My brothers and sisters: the elderly are God’s select gift to those who search for what really matters in life. The eyes of the elderly have seen so much, and are eager to see someone new and to share their story. The stories and memories of the elderly give life and provide direction. Without the elderly we do not know the direction to the future. To treasure the elderly is to treasure the faithfulness of God. As our Holy Father Pope Benedict XVI said of Saint Jeanne Jugan in his homily during the Mass of Canonization on October 11, “Her charism is always relevant, while so many aged persons suffer different types of poverty and solitude, sometimes even abandoned by their families. The spirit of hospitality and fraternal love, founded on limitless trust in Providence, which Jeanne Jugan drew from the Beatitudes, illuminated her whole existence. The evangelical impulse is followed today throughout the world in the Congregation of the Little Sisters of the Poor, which she founded and which bears witness to her following the mercy of God and the compassionate love of the Heart of Jesus for the littlest ones.”

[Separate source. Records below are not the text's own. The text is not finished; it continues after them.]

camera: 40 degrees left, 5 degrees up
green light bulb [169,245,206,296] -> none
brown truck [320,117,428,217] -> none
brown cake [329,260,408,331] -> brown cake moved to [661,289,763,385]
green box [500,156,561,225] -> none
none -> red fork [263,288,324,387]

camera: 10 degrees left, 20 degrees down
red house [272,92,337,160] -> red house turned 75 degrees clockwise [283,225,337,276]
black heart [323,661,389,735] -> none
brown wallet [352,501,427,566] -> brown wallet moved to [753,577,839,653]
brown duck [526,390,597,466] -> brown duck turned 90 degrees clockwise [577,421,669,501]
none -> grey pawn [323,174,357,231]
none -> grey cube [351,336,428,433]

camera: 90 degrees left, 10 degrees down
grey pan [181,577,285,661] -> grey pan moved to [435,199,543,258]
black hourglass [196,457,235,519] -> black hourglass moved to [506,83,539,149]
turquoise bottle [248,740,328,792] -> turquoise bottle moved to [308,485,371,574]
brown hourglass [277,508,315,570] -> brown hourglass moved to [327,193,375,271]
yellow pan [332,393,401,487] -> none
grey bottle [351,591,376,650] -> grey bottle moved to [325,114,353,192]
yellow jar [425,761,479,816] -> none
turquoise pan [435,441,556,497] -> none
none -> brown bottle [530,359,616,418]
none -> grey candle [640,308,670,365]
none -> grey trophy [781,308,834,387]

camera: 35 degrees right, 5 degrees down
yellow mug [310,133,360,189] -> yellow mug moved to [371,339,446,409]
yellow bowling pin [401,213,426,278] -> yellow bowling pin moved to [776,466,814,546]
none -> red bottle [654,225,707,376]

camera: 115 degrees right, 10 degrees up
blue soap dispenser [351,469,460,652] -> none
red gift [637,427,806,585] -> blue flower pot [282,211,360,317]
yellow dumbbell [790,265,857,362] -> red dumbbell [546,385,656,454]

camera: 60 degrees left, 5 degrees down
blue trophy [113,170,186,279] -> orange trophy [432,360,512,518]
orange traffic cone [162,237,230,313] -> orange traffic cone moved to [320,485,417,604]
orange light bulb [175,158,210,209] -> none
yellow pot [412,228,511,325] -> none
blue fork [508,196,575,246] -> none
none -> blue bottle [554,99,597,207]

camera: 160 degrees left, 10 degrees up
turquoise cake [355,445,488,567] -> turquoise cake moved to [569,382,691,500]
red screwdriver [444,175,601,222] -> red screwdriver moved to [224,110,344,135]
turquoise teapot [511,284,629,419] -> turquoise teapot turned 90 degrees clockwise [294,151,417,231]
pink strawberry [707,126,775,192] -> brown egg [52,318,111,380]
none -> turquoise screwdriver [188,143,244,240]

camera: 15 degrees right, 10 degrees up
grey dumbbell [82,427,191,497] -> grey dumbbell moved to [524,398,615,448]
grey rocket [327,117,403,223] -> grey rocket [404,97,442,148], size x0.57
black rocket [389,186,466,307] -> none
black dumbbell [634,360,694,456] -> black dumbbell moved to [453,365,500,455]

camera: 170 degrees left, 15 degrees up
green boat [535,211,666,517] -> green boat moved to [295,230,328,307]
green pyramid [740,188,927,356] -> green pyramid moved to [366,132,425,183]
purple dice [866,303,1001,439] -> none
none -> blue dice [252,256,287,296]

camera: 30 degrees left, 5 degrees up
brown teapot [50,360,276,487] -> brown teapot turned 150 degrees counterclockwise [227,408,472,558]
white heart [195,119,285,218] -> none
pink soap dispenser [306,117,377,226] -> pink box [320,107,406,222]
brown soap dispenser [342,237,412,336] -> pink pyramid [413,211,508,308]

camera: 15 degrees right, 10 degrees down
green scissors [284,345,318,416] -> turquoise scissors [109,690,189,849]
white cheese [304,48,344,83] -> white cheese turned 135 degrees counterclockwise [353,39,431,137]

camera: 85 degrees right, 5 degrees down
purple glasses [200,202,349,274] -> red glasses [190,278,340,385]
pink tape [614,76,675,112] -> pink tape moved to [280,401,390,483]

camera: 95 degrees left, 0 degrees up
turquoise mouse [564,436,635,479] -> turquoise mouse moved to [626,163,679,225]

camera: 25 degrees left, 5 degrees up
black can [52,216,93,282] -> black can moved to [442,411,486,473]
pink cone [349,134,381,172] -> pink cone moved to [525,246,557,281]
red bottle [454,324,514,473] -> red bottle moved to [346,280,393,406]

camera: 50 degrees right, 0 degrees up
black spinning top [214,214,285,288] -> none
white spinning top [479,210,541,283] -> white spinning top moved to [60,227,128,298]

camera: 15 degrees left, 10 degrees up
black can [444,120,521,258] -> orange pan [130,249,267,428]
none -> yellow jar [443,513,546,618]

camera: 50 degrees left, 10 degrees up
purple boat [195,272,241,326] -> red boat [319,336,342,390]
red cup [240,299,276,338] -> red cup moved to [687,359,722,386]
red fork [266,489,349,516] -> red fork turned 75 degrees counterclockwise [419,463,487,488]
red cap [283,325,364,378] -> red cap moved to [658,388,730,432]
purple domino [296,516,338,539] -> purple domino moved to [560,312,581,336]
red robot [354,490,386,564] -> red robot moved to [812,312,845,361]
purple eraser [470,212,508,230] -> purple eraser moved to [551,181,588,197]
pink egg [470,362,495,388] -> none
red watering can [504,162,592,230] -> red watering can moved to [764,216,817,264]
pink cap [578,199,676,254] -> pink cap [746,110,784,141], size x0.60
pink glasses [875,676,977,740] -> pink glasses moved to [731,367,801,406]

In the Gospel reading of today, we may easily miss the apparently small detail that Jesus does not Himself physically go over to Bartimaeus. Instead, Jesus calls Bartimaeus from the side of the road, from the margins, onto the road, to the center, to Jesus Himself. Jesus restored Bartimaeus to his place of dignity. Saint Clement of Alexandria tells us that “The commandment of the Lord shines clearly, enlightening the eyes” (Exhortation to the Greeks, II). This is the light that led Bartimaeus. The Gospel tells us that Bartimaeus “received his sight and followed Jesus on the way” (Mk 10:52). This same light led Saint Jeanne Jugan to the poor and the elderly. There, she found Christ.
And now, that light extends throughout the world through the work of the Little Sisters of the Poor. We are most blessed that in the providence of God, the Little Sisters of the Poor serve here in the Archdiocese of Philadelphia at Holy Family Home located on Chester Avenue. For over 140 years the Sisters have witnessed to the Way that is Jesus by their faithful and steadfast service to the elderly.
Saint Jeanne Jugan, now and forever a Saint of the universal Church, calls us to the Way that is Jesus. May we respond, under the care of our Blessed Mother Mary, with the humility that filled the life of this great Foundress. And may Jesus, by the power of the Holy Spirit, lead us to His Father, that we may all become citizens of the new and eternal Jerusalem. Amen.